The only way to rationalize that decision is that Hospital A provides a deeper discount than Hospital B, or a bundled payment. A lower price can reduce plan costs in the short run, but poor quality and outcomes can increase costs over time through hospital readmissions, unnecessary procedures, and other misdiagnosis.
“Narrow” networks can solve this problem when constructed with price, quality, and outcomes in mind. Unfortunately, large PPO networks will continue to see variance in all three measures as long as the carriers’ “all-inclusive” mindset remains a top priority.
A Network Discount Can Be Misleading
A discount is not a discount when the price is too high or the purchase is unnecessary in the first place. For example, if I told you my iPhone was worth $2,000 but agreed to sell it to you at a 50% discount, I would still be ripping you off. Similarly, network discounts could be distracting your health plan decision-making.
In a typical medical plan, a majority of the member population uses it for day-to-day services such as preventive exams, sick children, and the occasional prescription drug. For this population, network discounts do an adequate job of reducing costs, for both the member and the health plan.
However, network discounts can be misleading when analyzing specialized services such as diagnostic imaging, surgeries, and inpatient stays, which tend to drive the majority of a health plan’s claims costs.
The problem here is two-fold. First, just as with the iPhone example above, large network “discounts” (50% or more in some cases) do not mean a whole lot when providers and medical facilities are allowed to charge 400% or more of the limit allowed by Medicare.

■ What you will do
a) Answer the following questions using the text on network discounts.
(i) Through what does the text say poor quality and outcomes can increase costs over time?
(ii) In the iPhone example, what value is claimed for the phone, and what discount is offered?
(iii) Which specialized services does the text say tend to drive most of a health plan's claims costs?
b) Transcribe from the text on network discounts the part that opens with the words containing "In a typical" and closes with "the health plan.".

■ Extracted information
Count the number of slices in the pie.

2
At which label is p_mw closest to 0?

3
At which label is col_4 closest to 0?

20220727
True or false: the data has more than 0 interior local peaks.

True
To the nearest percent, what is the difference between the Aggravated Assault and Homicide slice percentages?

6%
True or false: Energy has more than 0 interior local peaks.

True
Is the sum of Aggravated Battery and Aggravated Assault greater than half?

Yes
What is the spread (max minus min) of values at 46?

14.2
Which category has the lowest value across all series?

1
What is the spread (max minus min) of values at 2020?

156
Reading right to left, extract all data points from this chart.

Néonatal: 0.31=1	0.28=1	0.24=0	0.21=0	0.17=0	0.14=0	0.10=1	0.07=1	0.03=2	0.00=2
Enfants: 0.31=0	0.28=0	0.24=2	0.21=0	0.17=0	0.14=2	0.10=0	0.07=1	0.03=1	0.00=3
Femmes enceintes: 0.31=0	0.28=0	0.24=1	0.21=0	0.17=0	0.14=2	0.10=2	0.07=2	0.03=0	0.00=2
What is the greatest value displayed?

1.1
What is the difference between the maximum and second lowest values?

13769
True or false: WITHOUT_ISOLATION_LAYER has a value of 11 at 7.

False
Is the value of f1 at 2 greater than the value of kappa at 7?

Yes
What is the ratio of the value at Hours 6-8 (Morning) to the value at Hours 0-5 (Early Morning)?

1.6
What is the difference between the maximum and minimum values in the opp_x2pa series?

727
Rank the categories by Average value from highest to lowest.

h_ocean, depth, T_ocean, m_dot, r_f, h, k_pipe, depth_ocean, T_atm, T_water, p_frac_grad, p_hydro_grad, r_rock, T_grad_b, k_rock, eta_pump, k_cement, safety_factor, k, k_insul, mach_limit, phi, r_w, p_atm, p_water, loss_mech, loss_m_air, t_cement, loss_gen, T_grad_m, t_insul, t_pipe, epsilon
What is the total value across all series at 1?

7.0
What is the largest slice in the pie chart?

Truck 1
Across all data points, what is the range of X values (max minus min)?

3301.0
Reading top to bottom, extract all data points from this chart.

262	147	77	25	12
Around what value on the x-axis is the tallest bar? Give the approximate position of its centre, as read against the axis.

■ Exercise responses
a)
(i) Hospital readmissions, unnecessary procedures, and other misdiagnosis.
(ii) A claimed value of $2,000, offered at a 50% discount.
(iii) Diagnostic imaging, surgeries, and inpatient stays.

b)
In a typical medical plan, a majority of the member population uses it for day-to-day services such as preventive exams, sick children, and the occasional prescription drug. For this population, network discounts do an adequate job of reducing costs, for both the member and the health plan.